### Problem requirements
Apart from the pictures, print the data below exactly as given.

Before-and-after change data
Start of Block

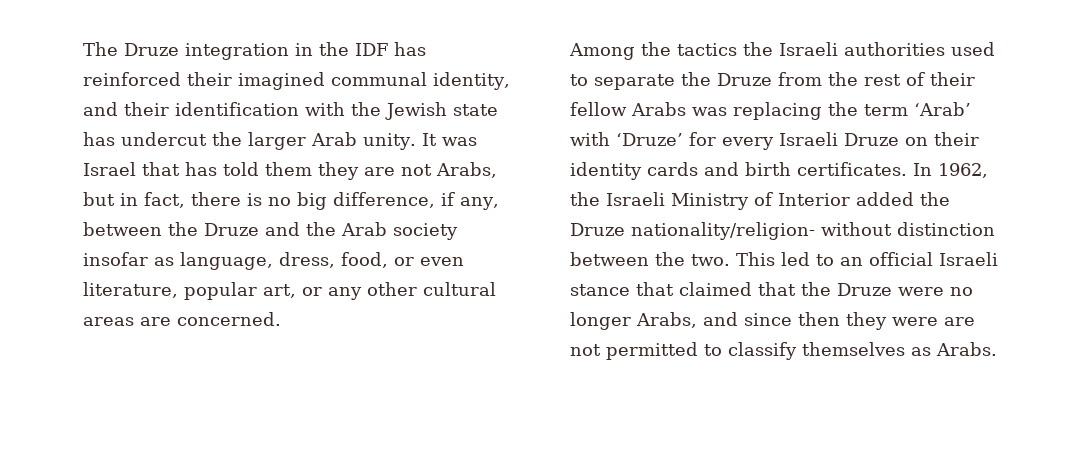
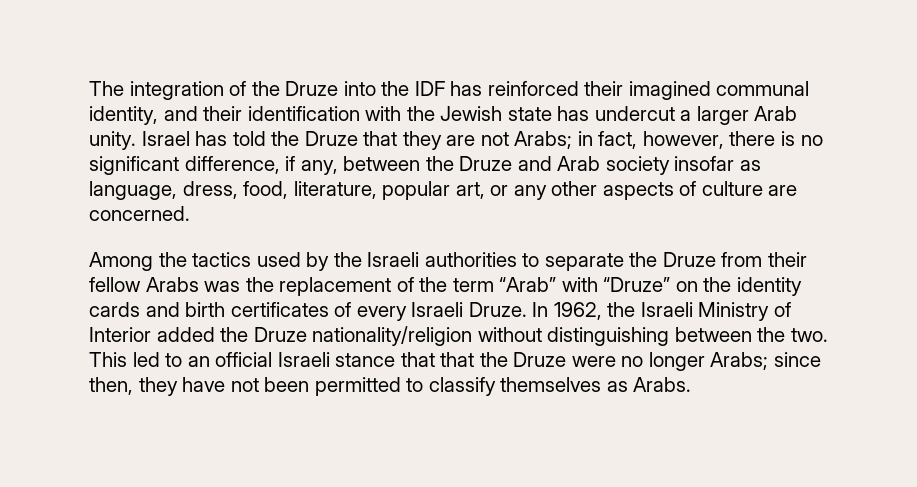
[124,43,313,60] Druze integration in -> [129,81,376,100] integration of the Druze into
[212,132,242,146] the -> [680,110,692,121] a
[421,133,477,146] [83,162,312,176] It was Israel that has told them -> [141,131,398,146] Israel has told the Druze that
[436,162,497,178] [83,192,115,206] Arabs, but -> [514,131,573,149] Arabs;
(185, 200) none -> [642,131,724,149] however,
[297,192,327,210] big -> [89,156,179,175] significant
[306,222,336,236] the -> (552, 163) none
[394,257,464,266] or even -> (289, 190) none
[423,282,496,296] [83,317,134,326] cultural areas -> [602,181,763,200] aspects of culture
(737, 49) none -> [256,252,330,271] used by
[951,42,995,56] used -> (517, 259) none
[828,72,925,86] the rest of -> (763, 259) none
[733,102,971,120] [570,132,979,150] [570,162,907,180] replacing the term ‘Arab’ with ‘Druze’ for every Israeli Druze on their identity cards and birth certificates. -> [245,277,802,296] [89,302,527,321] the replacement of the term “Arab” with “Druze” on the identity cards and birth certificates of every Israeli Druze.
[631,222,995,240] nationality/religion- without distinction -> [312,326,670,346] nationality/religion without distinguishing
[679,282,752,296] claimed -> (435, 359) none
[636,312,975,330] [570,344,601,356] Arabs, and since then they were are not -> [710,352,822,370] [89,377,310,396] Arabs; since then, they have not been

End of Block

### Task output
[124,43,313,60] Druze integration in -> [129,81,376,100] integration of the Druze into
[212,132,242,146] the -> [680,110,692,121] a
[421,133,477,146] [83,162,312,176] It was Israel that has told them -> [141,131,398,146] Israel has told the Druze that
[436,162,497,178] [83,192,115,206] Arabs, but -> [514,131,573,149] Arabs;
(185, 200) none -> [642,131,724,149] however,
[297,192,327,210] big -> [89,156,179,175] significant
[306,222,336,236] the -> (552, 163) none
[394,257,464,266] or even -> (289, 190) none
[423,282,496,296] [83,317,134,326] cultural areas -> [602,181,763,200] aspects of culture
(737, 49) none -> [256,252,330,271] used by
[951,42,995,56] used -> (517, 259) none
[828,72,925,86] the rest of -> (763, 259) none
[733,102,971,120] [570,132,979,150] [570,162,907,180] replacing the term ‘Arab’ with ‘Druze’ for every Israeli Druze on their identity cards and birth certificates. -> [245,277,802,296] [89,302,527,321] the replacement of the term “Arab” with “Druze” on the identity cards and birth certificates of every Israeli Druze.
[631,222,995,240] nationality/religion- without distinction -> [312,326,670,346] nationality/religion without distinguishing
[679,282,752,296] claimed -> (435, 359) none
[636,312,975,330] [570,344,601,356] Arabs, and since then they were are not -> [710,352,822,370] [89,377,310,396] Arabs; since then, they have not been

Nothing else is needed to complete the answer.